For many people, money is a major cause of stress. The details of each person’s situation may vary, but most people know what it’s like to feel anxious about money.
For some people, the daily challenge of earning enough money to pay a given week’s bills is the biggest source of financial stress.
Others feel financial stress because they are unemployed or in jobs that they dislike and are trying to save money for retirement.
In some families, people argue constantly about how to spend the money they have, who controls it, and how to earn more. These stresses cause marital conflict and are very often a factor in divorce.
DO YOU SUFFER FROM FINANCIAL STRESS?
People who feel financial stress tend to be in worse health than those who are in control of their finances.
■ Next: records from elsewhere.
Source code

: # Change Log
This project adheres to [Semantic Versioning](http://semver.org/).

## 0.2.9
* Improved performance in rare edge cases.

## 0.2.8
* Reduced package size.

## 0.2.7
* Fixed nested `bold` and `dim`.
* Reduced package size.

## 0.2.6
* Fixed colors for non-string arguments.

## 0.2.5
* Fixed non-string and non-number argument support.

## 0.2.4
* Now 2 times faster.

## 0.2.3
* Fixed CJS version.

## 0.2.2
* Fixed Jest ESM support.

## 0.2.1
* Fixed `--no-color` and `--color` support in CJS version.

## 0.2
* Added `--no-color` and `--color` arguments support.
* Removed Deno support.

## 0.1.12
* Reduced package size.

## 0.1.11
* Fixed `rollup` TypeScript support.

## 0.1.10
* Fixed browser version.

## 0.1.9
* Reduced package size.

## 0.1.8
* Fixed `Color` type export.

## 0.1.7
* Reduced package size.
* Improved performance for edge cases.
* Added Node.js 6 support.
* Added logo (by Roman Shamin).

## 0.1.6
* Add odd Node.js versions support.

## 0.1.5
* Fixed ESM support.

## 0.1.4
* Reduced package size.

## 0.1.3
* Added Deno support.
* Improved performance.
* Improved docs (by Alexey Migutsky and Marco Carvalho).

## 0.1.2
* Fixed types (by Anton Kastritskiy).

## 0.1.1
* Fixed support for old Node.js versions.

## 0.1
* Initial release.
Financial stress can result in insomnia, mood disorders, inability to concentrate, and cardiac problems.
Warning signs that point to current or future financial stress include the following:
- Finding it nearly impossible to meet basic financial agreements
- Living from one paycheck to the next
- Being confused about your financial circumstances, such as being unaware of monthly expenses, account balances, and other financial obligations
- Being in constant financial crisis, such as bouncing checks, making only the minimum payment each month on a credit card, or using one credit card to pay another
- Having a pattern of taking personal risks, such as by letting health and car insurance coverage lapse because you lack money
- Focusing on today and ignoring tomorrow—such as lacking a plan for retirement savings, or not budgeting for inevitable expense payments like taxes and car insurance—and feeling surprised when these expenses are due
- Spending compulsively , such as buying things– even if you don’t need them simply because they are bargains
- Buying on impulse, and buying things only to leave them in your drawer or closet unused
- Expecting yourself to buy everything your children want because you never had those things yourself as a child
- Expecting to keep up with your friends and neighbors 11. Worrying constantly about your bills
- Developing physical symptoms, such as headaches and ulcers, as a result of money worries
- Arguing frequently with your partner about money and spending
- Avoiding any discussion of finances because of the anxiety it causes you
- Attempting desperately to earn money by working overtime at a job for which you are overqualified
- Fantasizing that you will be rescued from your financial problems.